6. On April 8, 2022, Hazardous Pipeline Applicant filed a letter disclosing material changes in its proposed route and included a vague overview map with the changes noted but to insufficient detail to determine precisely what the new routes were or who was impacted despite this information being readily available and at the fingertips of Hazardous Pipeline Applicant. No direct notice of such changes has been provided to any affected landowners and unless you happen to be checking the PUC docket in this matter daily you still would have no idea of these material changes.

7. Once the Application contents changed and multiple new routes emerged on April 8, 2022, it is reasonable that the deadline for Party Status should correspondingly be moved out sixty (60) days, analogous to S.D. Admin. R. 20:10:22:40 provision for sixty (60) days after fling of the Application.

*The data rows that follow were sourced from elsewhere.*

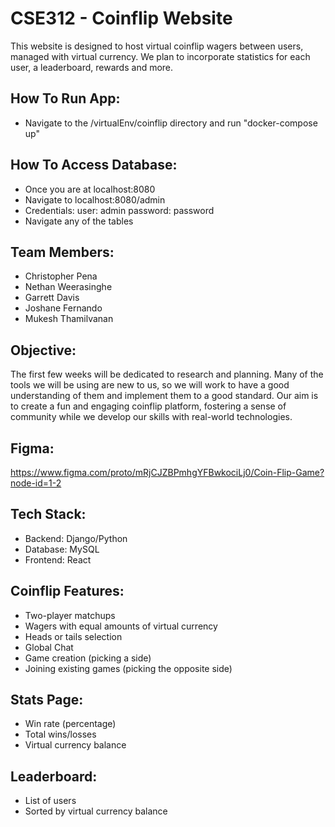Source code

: # CSE312 - Coinflip Website
This website is designed to host virtual coinflip wagers between users, managed with virtual currency. We plan to incorporate statistics for each user, a leaderboard, rewards and more.


## How To Run App:
- Navigate to the /virtualEnv/coinflip directory and run "docker-compose up"
## How To Access Database:
- Once you are at localhost:8080
- Navigate to localhost:8080/admin
- Credentials:
  user: admin
  password: password
- Navigate any of the tables
## Team Members:
- Christopher Pena
- Nethan Weerasinghe
- Garrett Davis
- Joshane Fernando
- Mukesh Thamilvanan
## Objective:
The first few weeks will be dedicated to research and planning. Many of the tools we will be using are new to us, so we will work to have a good understanding of them and implement them to a good standard. Our aim is to create a fun and engaging coinflip platform, fostering a sense of community while we develop our skills with real-world technologies.
## Figma:
https://www.figma.com/proto/mRjCJZBPmhgYFBwkociLj0/Coin-Flip-Game?node-id=1-2
## Tech Stack:
- Backend: Django/Python
- Database: MySQL
- Frontend: React
## Coinflip Features:
- Two-player matchups
- Wagers with equal amounts of virtual currency
- Heads or tails selection
- Global Chat
- Game creation (picking a side)
- Joining existing games (picking the opposite side)
## Stats Page:
- Win rate (percentage)
- Total wins/losses
- Virtual currency balance
## Leaderboard:
- List of users
- Sorted by virtual currency balance
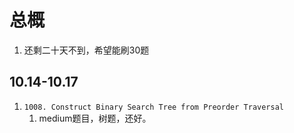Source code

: # 总概1. 还剩二十天不到，希望能刷30题## 10.14-10.171. `1008. Construct Binary Search Tree from Preorder Traversal`   1. medium题目，树题，还好。
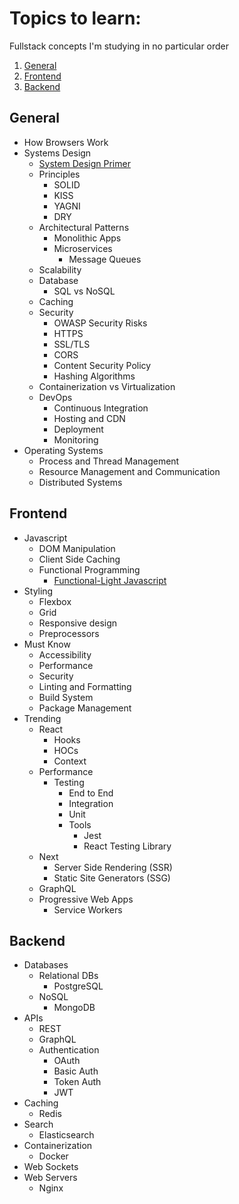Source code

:# Topics to learn:

Fullstack concepts I'm studying in no particular order

1. [General](#General)
2. [Frontend](#Frontend)
3. [Backend](#Backend)

## General

- How Browsers Work
- Systems Design
  - [System Design Primer](https://github.com/donnemartin/system-design-primer)
  - Principles
    - SOLID
    - KISS
    - YAGNI
    - DRY
  - Architectural Patterns
    - Monolithic Apps
    - Microservices
      - Message Queues
  - Scalability
  - Database
    - SQL vs NoSQL
  - Caching
  - Security
    - OWASP Security Risks
    - HTTPS
    - SSL/TLS
    - CORS
    - Content Security Policy
    - Hashing Algorithms
  - Containerization vs Virtualization
  - DevOps
    - Continuous Integration
    - Hosting and CDN
    - Deployment
    - Monitoring
- Operating Systems
  - Process and Thread Management
  - Resource Management and Communication
  - Distributed Systems

## Frontend
- Javascript
  - DOM Manipulation
  - Client Side Caching
  - Functional Programming
    - [Functional-Light Javascript](https://github.com/getify/Functional-Light-JS)
- Styling
  - Flexbox
  - Grid
  - Responsive design
  - Preprocessors
- Must Know
  - Accessibility
  - Performance
  - Security
  - Linting and Formatting
  - Build System
  - Package Management
- Trending
  - React
    - Hooks
    - HOCs
    - Context
  - Performance
    - Testing
      - End to End
      - Integration
      - Unit
      - Tools
        - Jest
        - React Testing Library
  - Next
    - Server Side Rendering (SSR)
    - Static Site Generators (SSG)
  - GraphQL
  - Progressive Web Apps
    - Service Workers

## Backend

- Databases
  - Relational DBs
    - PostgreSQL
  - NoSQL
    - MongoDB
- APIs
  - REST
  - GraphQL
  - Authentication
    - OAuth
    - Basic Auth
    - Token Auth
    - JWT
- Caching
  - Redis
- Search
  - Elasticsearch
- Containerization
  - Docker
- Web Sockets
- Web Servers
  - Nginx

Since the Application has now materially changed and Hazardous Pipeline Applicant stated in its April 8, 2022, letter that “[O]ur SD PUC application and exhibits will be updated to reflect these changes in the near future,” it logically follows additional time is reasonable for affected South Dakota landowners to have time to consider their legal rights in seeking Party Status and protecting their interests. Alternatively, the Party Status deadline should be moved to sixty (60) days after the date whenever Hazardous Pipeline Applicant gets around to updating its Application so folks can finally have an idea on who actually is affected, thus triggering the Party Status filing clock.

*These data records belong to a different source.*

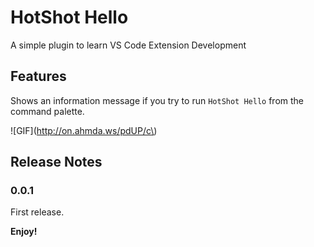 # HotShot Hello

A simple plugin to learn VS Code Extension Development

## Features

Shows an information message if you try to run `HotShot Hello` from the command palette.


\!\[GIF\]\(http://on.ahmda.ws/pdUP/c\)



## Release Notes

### 0.0.1

First release.

**Enjoy!**
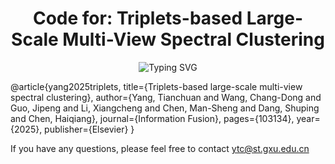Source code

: <div align="center">
  <h1>Code for: Triplets-based Large-Scale Multi-View Spectral Clustering</h1>
  <img src="https://readme-typing-svg.herokuapp.com?font=Fira+Code&weight=600&size=24&duration=2800&color=00B4D8&center=true&width=580&lines=Please+cite+our+paper+if+it+is+helpful;Thank+you" alt="Typing SVG">
</div>

@article{yang2025triplets,
  title={Triplets-based large-scale multi-view spectral clustering},
  author={Yang, Tianchuan and Wang, Chang-Dong and Guo, Jipeng and Li, Xiangcheng and Chen, Man-Sheng and Dang, Shuping and Chen, Haiqiang},
  journal={Information Fusion},
  pages={103134},
  year={2025},
  publisher={Elsevier}
}

If you have any questions, please feel free to contact ytc@st.gxu.edu.cn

…9. …[G]iven multiple vague new routes have recently come to light and the Application will be amended at some unknown time in the future, it is not reasonable that Party Status Applications be cut off as of April 8 or 14 or until and unless Hazardous Pipeline Applicant finalizes its Application so that all participants in this docket currently and all South Dakotans directly affected based upon the new Application be afforded an opportunity to review, research, understand, and decide if Party Status is the appropriate route for them [Brian Jorde and Ryan Cwach, “Landowners’ Motion for Approval of Party Status Applications Field After April 8, 2022, and Motion for Extension of Intervention Deadline or in the Alternative Motion for Stay of All Proceedings,” Public Utilities Commission Docket HP 22-001, 2022.04.28].

Bob Mercer reports that at their April 28 meeting, the PUC directed staff to consider applications submitted up to that day, which would include all but the 16 most most recent applications:

The commission approved more than 300 interveners on April 14. Another 30 received approval Thursday. The commission’s staff was also directed to review the remainder who applied after April 22 through 8 a.m. Thursday.

The commission didn’t address Jorde’s motion, but chairman [Chris] Nelson said he doesn’t want to allow any more interveners after the group currently being reviewed.

“This cannot go on indefinitely. It simply can’t, unless there is very, very good reason,” Nelson said [Bob Mercer, “SDPUC Lets More Intervene in CO2 Pipeline Case,” KELO-TV, 2022.04.28].

I don’t know, Commissioner Nelson: not having a complete and final map of every parcel of land that might get eminent domained and dug up for the carbon dioxide pipeline sounds like a very, very good reason to allow landowners to continue to apply to intervene.

The PUC meets again next week Tuesday, May 10; consideration of remaining intervenor applications is the last item on their agenda.

2 Comments

  1. Jake 2022-05-05

    Uh-oh!! THE PEOPLE are starting to awaken to the games our state government has played for years, eh?

  2. Donald Pay 2022-05-05

    Chris Nelson should know better. This ain’t Chris Nelson’s PUC. It’s the South Dakota PUC, Nelson is supposed to be a public servant, but he seems to be serving the interests of the company.

    This is a problem with the way SD government operates in general. Rather than requiring the applicant to do a proper job in planning and disclosing a project, as would be required under a NEPA-type process, the state accepts whatever company-issued initial reports they provide, and if the project location changes so that it now impinges on your property, Well, too bad for you, in’t it?